Sunday, November 13, 2005

Burnt-out cars in Paris: didn't anyone see it coming?

Last year, I had an interesting conversation with a young Harvard-educated lawyer from Cameroun. He was the son of a famous politician, but decided to shuck the comforts of his father's political legacy and try to make it on his own in the world.

His first stop after his Harvard doctor of jurisprudence degree was Paris, where he tried to enter the corporate world on the strength of his qualifications. He said, "the racism is so subtle. They'll never tell you that they won't hire you because you're black, but it's obvious because...look at my qualifications". Yet, despite the protests of his family to come back home, he went to the US, where the situation wasn't much better. He ended up in Australia doing more research and becoming even more over-qualified.

That conversation took place a year ago, and I think that it's why I wasn't so shocked at the Paris riots. From what this young man had told me, I felt that France had it coming.

The roots of the French riots, as reported by Peter Ford of the Christian Science Monitor, is based on this unspoken but deeply felt social division based on nationality and ethnicity.
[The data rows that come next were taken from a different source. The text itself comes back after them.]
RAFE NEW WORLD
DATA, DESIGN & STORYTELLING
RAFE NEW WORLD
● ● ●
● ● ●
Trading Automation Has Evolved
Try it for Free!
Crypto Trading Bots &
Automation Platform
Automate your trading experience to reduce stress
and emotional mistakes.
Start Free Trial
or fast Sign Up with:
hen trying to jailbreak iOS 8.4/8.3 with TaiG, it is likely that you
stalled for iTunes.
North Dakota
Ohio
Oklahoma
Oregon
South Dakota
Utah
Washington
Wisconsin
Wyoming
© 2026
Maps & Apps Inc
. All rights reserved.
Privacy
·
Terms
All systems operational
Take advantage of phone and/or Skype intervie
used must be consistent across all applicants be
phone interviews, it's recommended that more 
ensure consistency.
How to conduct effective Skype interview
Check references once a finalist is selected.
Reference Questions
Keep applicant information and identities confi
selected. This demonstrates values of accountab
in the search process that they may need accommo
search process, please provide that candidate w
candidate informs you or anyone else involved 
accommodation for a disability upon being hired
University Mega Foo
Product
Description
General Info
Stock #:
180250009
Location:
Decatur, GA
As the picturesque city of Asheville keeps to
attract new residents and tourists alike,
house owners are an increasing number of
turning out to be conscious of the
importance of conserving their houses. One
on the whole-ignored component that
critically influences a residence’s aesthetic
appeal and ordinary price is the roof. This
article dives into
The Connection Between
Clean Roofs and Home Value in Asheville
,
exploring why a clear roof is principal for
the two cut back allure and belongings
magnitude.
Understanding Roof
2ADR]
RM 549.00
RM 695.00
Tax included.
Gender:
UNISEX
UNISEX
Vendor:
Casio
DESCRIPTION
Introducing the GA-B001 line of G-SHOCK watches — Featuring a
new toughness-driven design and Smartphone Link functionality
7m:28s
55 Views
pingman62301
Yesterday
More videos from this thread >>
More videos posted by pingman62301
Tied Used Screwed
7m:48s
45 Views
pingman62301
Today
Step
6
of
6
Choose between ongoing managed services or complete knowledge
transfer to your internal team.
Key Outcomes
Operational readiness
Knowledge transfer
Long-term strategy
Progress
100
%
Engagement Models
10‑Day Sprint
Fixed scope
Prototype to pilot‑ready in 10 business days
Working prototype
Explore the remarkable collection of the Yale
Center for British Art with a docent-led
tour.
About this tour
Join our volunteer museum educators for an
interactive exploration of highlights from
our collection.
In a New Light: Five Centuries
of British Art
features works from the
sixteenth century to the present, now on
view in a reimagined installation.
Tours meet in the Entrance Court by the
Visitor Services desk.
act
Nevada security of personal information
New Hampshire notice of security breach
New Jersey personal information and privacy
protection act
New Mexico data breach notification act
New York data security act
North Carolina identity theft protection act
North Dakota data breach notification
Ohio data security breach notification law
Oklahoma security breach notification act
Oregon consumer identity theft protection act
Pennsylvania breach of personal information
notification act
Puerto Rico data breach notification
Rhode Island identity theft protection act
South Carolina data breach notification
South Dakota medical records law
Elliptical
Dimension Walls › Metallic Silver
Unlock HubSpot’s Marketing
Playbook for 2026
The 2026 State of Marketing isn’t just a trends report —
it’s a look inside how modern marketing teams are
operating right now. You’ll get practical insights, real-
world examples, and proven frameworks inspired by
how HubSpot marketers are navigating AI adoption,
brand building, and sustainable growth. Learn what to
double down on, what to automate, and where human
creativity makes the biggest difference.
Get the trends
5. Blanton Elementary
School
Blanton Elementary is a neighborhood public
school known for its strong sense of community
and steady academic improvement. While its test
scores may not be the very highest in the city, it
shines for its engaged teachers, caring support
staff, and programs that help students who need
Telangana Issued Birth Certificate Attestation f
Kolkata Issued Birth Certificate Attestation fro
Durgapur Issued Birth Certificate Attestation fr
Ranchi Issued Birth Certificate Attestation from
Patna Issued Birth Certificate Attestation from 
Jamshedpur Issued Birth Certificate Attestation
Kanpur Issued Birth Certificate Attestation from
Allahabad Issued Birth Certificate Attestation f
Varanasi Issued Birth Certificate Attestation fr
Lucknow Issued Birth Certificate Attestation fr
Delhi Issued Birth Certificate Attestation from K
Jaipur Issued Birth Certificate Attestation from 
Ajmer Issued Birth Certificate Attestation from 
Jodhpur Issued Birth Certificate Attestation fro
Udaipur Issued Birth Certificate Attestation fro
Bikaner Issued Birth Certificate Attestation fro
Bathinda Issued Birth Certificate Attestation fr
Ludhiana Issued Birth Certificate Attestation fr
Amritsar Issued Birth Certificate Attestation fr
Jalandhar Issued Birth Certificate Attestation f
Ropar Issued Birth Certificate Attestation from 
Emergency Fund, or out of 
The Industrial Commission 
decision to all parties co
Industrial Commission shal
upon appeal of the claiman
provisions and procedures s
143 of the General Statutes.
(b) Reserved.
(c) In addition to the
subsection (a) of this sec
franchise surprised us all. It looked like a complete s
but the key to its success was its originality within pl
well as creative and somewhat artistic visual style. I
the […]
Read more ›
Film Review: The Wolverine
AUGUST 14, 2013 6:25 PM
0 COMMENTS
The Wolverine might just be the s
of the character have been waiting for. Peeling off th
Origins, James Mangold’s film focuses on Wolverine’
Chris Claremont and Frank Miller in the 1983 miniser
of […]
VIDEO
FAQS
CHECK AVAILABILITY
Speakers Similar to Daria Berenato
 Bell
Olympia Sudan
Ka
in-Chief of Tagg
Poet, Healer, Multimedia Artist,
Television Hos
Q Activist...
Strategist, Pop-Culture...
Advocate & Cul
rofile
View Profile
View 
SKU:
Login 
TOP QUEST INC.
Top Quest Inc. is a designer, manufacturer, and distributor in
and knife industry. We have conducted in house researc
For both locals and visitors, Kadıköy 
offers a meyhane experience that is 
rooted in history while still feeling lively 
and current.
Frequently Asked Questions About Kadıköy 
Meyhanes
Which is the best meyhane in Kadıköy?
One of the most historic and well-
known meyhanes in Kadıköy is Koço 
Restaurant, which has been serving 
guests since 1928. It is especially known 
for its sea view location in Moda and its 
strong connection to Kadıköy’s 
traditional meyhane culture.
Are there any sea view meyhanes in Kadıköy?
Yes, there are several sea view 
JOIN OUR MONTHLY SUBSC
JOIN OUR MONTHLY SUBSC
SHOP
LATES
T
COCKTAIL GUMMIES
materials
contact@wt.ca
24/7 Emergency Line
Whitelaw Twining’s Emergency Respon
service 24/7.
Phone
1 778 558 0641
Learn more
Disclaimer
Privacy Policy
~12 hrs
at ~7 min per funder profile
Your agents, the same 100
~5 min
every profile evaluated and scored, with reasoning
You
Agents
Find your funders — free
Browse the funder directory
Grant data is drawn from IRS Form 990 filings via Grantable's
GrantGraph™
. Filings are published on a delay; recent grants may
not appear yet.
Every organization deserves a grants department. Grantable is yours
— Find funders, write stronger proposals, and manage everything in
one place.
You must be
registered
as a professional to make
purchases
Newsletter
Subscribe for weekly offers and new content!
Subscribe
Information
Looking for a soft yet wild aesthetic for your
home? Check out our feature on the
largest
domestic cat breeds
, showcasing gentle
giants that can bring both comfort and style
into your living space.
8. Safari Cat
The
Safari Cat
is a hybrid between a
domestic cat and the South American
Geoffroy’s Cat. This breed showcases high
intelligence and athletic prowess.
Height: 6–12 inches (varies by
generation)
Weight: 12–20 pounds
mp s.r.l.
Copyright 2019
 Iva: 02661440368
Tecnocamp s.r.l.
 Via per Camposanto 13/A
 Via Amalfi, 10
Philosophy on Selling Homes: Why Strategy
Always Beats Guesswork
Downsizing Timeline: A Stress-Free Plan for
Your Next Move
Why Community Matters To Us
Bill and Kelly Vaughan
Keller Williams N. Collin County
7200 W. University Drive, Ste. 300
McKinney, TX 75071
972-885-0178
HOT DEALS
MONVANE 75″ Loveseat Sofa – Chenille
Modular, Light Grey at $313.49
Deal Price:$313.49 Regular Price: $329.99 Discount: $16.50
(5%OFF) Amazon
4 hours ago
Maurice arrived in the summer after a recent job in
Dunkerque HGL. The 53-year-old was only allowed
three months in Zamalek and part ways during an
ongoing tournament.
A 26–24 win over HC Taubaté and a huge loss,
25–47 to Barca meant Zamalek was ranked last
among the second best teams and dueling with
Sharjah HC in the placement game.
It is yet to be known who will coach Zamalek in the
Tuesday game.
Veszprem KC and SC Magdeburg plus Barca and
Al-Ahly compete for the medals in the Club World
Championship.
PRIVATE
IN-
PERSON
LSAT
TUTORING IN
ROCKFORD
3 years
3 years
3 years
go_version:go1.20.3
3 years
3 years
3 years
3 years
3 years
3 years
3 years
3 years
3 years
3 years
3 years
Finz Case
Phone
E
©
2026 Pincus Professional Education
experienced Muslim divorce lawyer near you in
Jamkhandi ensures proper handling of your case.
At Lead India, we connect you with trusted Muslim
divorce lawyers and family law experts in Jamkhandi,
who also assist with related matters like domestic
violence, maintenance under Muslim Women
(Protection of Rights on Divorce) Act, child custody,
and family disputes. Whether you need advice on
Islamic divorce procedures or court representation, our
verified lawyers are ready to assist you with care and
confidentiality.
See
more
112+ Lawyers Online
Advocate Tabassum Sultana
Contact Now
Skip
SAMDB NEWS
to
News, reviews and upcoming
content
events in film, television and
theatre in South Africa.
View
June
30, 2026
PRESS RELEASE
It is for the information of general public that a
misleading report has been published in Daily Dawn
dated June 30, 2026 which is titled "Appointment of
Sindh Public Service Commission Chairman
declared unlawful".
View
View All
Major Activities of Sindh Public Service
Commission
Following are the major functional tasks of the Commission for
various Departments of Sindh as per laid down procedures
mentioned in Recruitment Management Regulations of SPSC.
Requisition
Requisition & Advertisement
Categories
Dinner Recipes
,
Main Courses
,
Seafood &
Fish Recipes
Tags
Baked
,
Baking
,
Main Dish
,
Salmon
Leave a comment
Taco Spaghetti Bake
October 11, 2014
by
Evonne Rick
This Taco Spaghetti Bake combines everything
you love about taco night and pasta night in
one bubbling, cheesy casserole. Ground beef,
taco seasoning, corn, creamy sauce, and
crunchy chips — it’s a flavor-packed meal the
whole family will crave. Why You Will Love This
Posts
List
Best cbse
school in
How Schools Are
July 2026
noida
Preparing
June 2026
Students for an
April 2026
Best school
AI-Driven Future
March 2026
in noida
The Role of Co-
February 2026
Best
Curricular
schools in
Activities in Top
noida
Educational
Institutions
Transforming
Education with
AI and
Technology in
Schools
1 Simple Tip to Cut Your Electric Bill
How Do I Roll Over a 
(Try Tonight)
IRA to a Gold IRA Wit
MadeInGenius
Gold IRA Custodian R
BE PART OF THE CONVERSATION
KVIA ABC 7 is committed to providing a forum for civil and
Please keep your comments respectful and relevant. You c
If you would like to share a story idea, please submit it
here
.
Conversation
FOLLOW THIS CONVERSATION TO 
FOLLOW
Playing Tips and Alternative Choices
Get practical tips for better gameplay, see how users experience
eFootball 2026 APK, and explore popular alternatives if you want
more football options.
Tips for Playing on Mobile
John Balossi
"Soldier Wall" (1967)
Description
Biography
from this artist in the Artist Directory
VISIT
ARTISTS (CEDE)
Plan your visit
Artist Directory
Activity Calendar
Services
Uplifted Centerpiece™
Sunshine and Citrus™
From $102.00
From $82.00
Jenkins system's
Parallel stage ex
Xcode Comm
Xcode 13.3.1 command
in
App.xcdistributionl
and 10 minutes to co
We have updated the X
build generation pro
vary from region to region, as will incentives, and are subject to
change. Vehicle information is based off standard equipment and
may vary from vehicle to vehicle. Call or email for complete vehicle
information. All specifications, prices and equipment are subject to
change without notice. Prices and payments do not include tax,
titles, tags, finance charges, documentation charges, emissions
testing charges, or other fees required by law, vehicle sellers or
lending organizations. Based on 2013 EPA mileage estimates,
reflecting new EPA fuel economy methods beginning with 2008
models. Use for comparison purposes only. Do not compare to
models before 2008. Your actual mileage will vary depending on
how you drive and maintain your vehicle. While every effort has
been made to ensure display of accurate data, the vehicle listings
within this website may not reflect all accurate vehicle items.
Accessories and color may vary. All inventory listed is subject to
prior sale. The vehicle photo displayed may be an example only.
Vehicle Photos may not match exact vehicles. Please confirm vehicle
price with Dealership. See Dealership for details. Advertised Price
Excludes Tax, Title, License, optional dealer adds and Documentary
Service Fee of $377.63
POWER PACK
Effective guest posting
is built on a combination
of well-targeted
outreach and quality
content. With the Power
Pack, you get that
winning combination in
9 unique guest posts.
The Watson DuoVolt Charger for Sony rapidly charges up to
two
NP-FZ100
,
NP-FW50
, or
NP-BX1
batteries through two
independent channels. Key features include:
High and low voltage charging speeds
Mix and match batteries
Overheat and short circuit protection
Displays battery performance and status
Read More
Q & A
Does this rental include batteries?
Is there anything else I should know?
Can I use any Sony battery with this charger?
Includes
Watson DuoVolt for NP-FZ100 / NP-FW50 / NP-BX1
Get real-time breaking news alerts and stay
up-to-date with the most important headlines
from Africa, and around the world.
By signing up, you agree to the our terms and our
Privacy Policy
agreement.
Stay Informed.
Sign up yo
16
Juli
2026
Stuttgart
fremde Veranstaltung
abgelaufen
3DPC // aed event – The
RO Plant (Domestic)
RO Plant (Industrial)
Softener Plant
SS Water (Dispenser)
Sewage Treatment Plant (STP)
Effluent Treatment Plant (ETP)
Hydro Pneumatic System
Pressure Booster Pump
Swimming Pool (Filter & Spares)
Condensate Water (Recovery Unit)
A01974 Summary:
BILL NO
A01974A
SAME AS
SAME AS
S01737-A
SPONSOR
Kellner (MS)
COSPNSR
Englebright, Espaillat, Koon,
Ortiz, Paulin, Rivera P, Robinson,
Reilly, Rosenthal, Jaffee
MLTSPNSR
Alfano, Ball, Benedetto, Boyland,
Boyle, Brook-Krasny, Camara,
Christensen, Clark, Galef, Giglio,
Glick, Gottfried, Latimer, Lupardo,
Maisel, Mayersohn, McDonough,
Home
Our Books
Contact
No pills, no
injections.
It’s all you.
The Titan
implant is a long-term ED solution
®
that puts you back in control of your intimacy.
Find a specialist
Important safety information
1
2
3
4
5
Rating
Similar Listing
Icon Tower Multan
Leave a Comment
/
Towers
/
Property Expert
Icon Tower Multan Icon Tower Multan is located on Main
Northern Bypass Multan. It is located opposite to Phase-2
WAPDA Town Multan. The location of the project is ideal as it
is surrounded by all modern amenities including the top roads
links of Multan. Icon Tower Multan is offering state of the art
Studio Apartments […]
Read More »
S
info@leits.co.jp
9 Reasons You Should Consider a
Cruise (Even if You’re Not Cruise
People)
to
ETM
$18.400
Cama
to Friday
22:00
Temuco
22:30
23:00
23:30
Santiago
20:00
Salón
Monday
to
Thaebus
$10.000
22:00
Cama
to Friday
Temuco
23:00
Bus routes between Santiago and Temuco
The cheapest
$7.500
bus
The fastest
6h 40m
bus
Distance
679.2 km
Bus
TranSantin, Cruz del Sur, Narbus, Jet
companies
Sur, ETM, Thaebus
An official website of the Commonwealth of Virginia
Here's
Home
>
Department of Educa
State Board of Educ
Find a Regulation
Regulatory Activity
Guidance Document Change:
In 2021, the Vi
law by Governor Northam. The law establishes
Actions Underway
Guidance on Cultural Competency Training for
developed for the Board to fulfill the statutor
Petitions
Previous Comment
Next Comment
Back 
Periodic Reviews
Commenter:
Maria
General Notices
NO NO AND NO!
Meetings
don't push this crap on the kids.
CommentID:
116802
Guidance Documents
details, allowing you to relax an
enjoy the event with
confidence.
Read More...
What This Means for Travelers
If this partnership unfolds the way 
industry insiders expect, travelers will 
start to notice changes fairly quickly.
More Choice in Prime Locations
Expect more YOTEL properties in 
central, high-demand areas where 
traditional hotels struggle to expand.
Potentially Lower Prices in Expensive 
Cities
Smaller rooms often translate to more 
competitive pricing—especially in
When I read of a social experiment into the problem, I recalled the Barbara Gloudon/Antoinette Haughton-Cardenas talk show conversations, in which people would complain about how they could not get jobs because of their addresses in certain Kingston communities. One of my lecturers at university told me how his hospital would refuse to hire people from certain addresses in downtown Kingston because the employees would probably let their friends into the hospital for a robbing spree.

One evening, I was on my way home from a meeting with a group of diplomats and the head of a government agency, who was giving me a lift home, told me that he never imagined that a person who was doing a Master's at UWI would live in my neighbourhood. He advised me to move to Mona, as it would be a better fit for my image. Another man asked me to adjust my resume because the things I've achieved by the time I hit my mid-twenties didn't look possible for someone that came from my neighbourhood. To add injury to the insult, he asked me to open my mouth so he could stick his wet, clammy tongue down my throat.

These two people hurt my feelings by what they said, but felt justified. What do you do when older, powerful and more influential men tell you that you should be ashamed of where you live? Move out of your home? Find a rich boyfriend to pay your rent?

One of my former friends did the latter, because she had ended up being neighbours with a prince charming who rescued her from poverty and too much pride. She ended up aborting his baby and having a brawl with his wife, whom he has never divorced. He left her for her cousin, who he said was more "fun".

I also had a lot of pride, but I decided that I would leave Jamaica. In protest, I vowed I would never come back.

What was wrong with my address anyway? I came from a good neighbourhood but apparently it was too far from Jacks Hill, Smoky Vale and Cherry Gardens, where my friends resided.

Below is the section I picked up from the Christian Science monitor. Sounds just like what has been happening in Jamaica for so many years. We are ashamed of our poverty ("poverty sucks!" as Rolls Royce advert puts it), so instead of acting proactively to end the social injustice, like saying "no, it's not fair", we take what other people have. Sadly, we take innocent lives as the spoils of war.

You see, Jamaica, the world's murder capital is no different from Paris over the past two weeks. Pent up anger about social oppression has to be expressed somehow. In Jamaica, there is robbery, rape and murder. In Paris, young men burn cars and fight with the police. I wonder which actions will cause social change in the end?

"Working class suburbs have become ethnic ghettos," says Marc Cheb Sun, who edits "Respect," a magazine aimed mostly at young black and North African readers. "That is the origin of the problem." And it is not easy for even ambitious young people to break out if they come from a district with a bad reputation, as Jean-Francois Amadieu, a university professor who founded the "Discrimination Observatory" discovered in experiments over the past year.

He sent out fictitious applications for sales jobs, allegedly coming from six different sorts of applicant, ranging from a white male to a woman of North African origins, all with the same résumé.
Applicants writing from addresses known to be in "difficult" areas received half as many invitations to an interview as those from less notorious districts. The "North African" male candidate received five times fewer invitations than his white counterpart.